There are two categories of BPD relationships:
- Type 1: Short-lived Relationships: Typically lasting less than 18 months, these relationships frequently dissolve due to conflicting, insecure attachment styles. To illustrate, consider a healthy, independent partner who expects emotional support, is confident in setting boundaries or ending a relationship when discomfort arises, and doesn't inherently mistrust others, which will not align with the perspectives and needs of an individual with BPD. This misalignment will put a quick end to their relationship.
- Type 2: Longer-lasting Relationships: These rare BPD relationships persist beyond 18 months. In these unions, both the partners' insecure attachment styles, though dysfunctional and toxic, actually complement each other, fostering long-lasting relationships, albeit with somewhat lower satisfaction rates. [16, 24]

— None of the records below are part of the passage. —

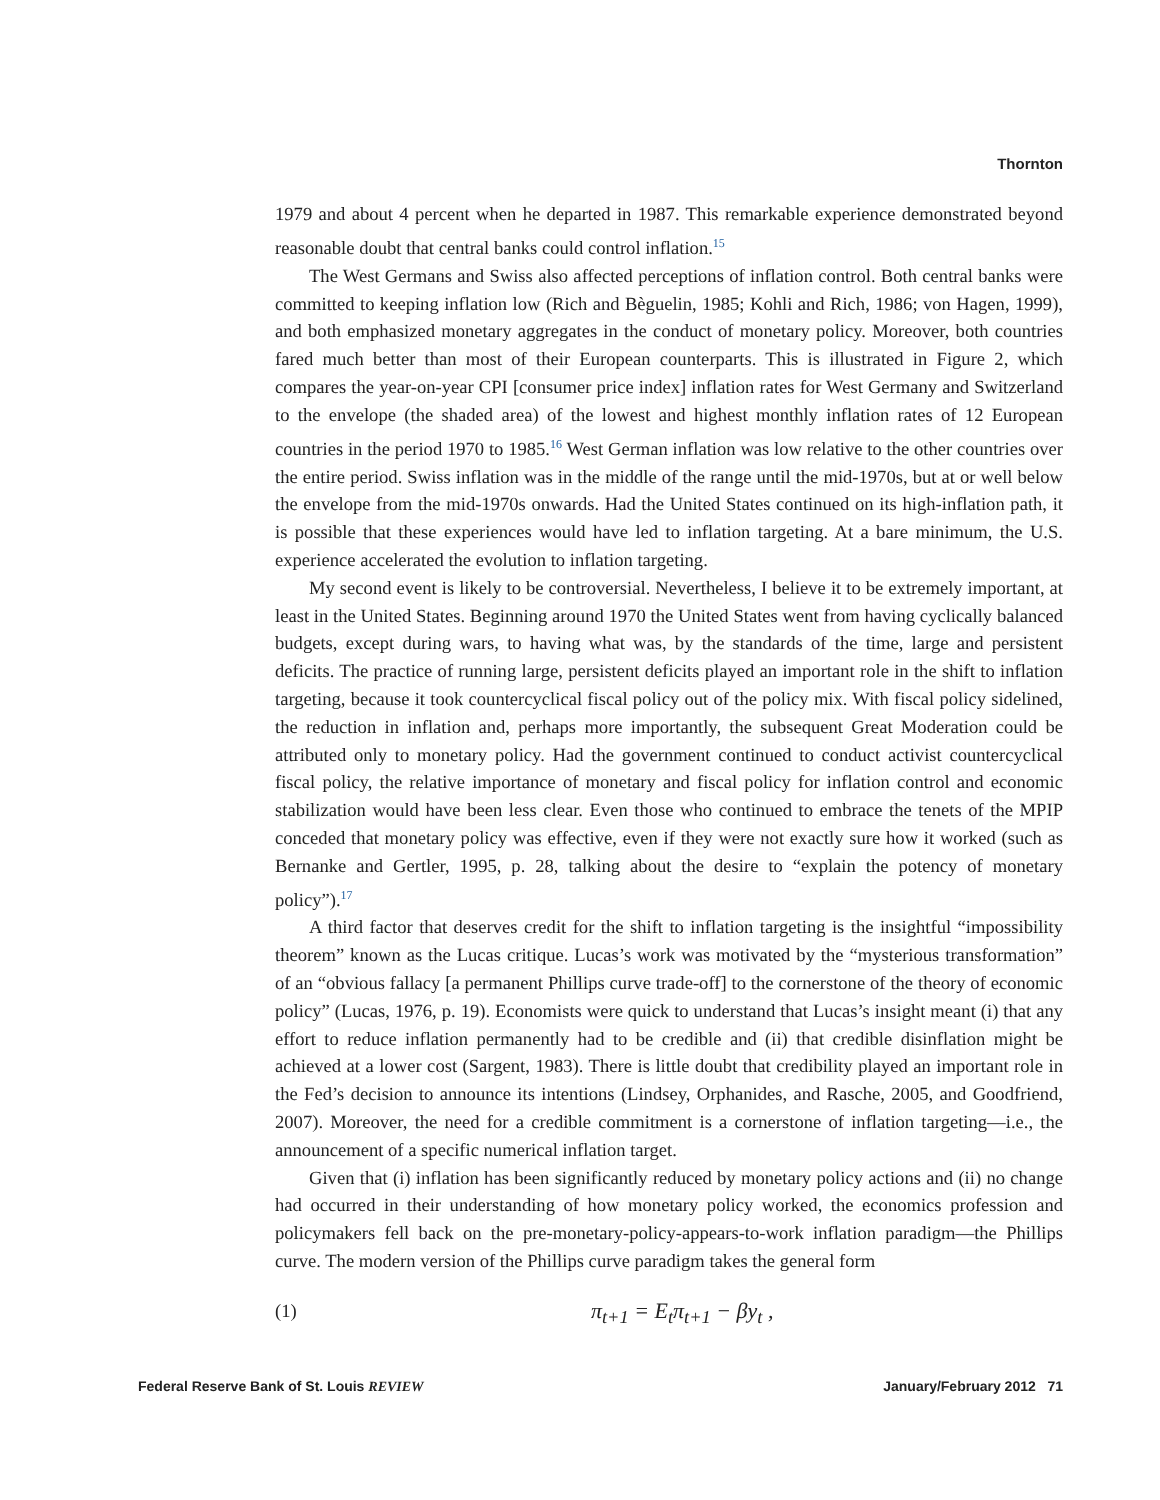Thornton
1979 and about 4 percent when he departed in 1987. This remarkable experience demonstrated beyond reasonable doubt that central banks could control inflation.<sup>15</sup>
The West Germans and Swiss also affected perceptions of inflation control. Both central banks were committed to keeping inflation low (Rich and Bèguelin, 1985; Kohli and Rich, 1986; von Hagen, 1999), and both emphasized monetary aggregates in the conduct of monetary policy. Moreover, both countries fared much better than most of their European counterparts. This is illustrated in Figure 2, which compares the year-on-year CPI [consumer price index] inflation rates for West Germany and Switzerland to the envelope (the shaded area) of the lowest and highest monthly inflation rates of 12 European countries in the period 1970 to 1985.<sup>16</sup> West German inflation was low relative to the other countries over the entire period. Swiss inflation was in the middle of the range until the mid-1970s, but at or well below the envelope from the mid-1970s onwards. Had the United States continued on its high-inflation path, it is possible that these experiences would have led to inflation targeting. At a bare minimum, the U.S. experience accelerated the evolution to inflation targeting.
My second event is likely to be controversial. Nevertheless, I believe it to be extremely important, at least in the United States. Beginning around 1970 the United States went from having cyclically balanced budgets, except during wars, to having what was, by the standards of the time, large and persistent deficits. The practice of running large, persistent deficits played an important role in the shift to inflation targeting, because it took countercyclical fiscal policy out of the policy mix. With fiscal policy sidelined, the reduction in inflation and, perhaps more importantly, the subsequent Great Moderation could be attributed only to monetary policy. Had the government continued to conduct activist countercyclical fiscal policy, the relative importance of monetary and fiscal policy for inflation control and economic stabilization would have been less clear. Even those who continued to embrace the tenets of the MPIP conceded that monetary policy was effective, even if they were not exactly sure how it worked (such as Bernanke and Gertler, 1995, p. 28, talking about the desire to “explain the potency of monetary policy”).<sup>17</sup>
A third factor that deserves credit for the shift to inflation targeting is the insightful “impossibility theorem” known as the Lucas critique. Lucas’s work was motivated by the “mysterious transformation” of an “obvious fallacy [a permanent Phillips curve trade-off] to the cornerstone of the theory of economic policy” (Lucas, 1976, p. 19). Economists were quick to understand that Lucas’s insight meant (i) that any effort to reduce inflation permanently had to be credible and (ii) that credible disinflation might be achieved at a lower cost (Sargent, 1983). There is little doubt that credibility played an important role in the Fed’s decision to announce its intentions (Lindsey, Orphanides, and Rasche, 2005, and Goodfriend, 2007). Moreover, the need for a credible commitment is a cornerstone of inflation targeting—i.e., the announcement of a specific numerical inflation target.
Given that (i) inflation has been significantly reduced by monetary policy actions and (ii) no change had occurred in their understanding of how monetary policy worked, the economics profession and policymakers fell back on the pre-monetary-policy-appears-to-work inflation paradigm—the Phillips curve. The modern version of the Phillips curve paradigm takes the general form
(1) π<sub>t+1</sub> = E<sub>t</sub>π<sub>t+1</sub> − βy<sub>t</sub> ,
Federal Reserve Bank of St. Louis REVIEW January/February 2012 71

The dichotomy between short-term and long-term dynamics in relationships with BPD individuals is well-supported by research:
- One study indicates that while BPD symptoms are initially linked with decreased marital satisfaction and heightened marital challenges, they don't adversely affect the quality of the marriage in the long haul. 
- This is echoed in another study, which discovered that significant BPD symptoms did not increase the likelihood of divorce over 10 years. 
- Conversely, a 4-month follow-up investigation found that those with BPD traits were less emotionally content in their relationships than their counterparts. 
- Interestingly, research highlights that insecure attachment, frequently observed in BPD patients, may paradoxically be tied to prolonged romantic unions. 
These findings collectively underscore our assertion:
In the initial stages, BPD can potentially have a detrimental effect on the duration and satisfaction of a relationship.
Over an extended period, the unique attachment styles in BPD couples interlock, fostering notable marital contentment and endurance.
It's also essential to recognize that other factors, besides interlocking attachment styles, such as age (age inherently decreases impulsivity) and adaptation (be it learning to manage symptoms, devising conflict resolution strategies, supporting a partner with BPD, or re-calibrating relationship expectations), could also influence marital satisfaction and longevity.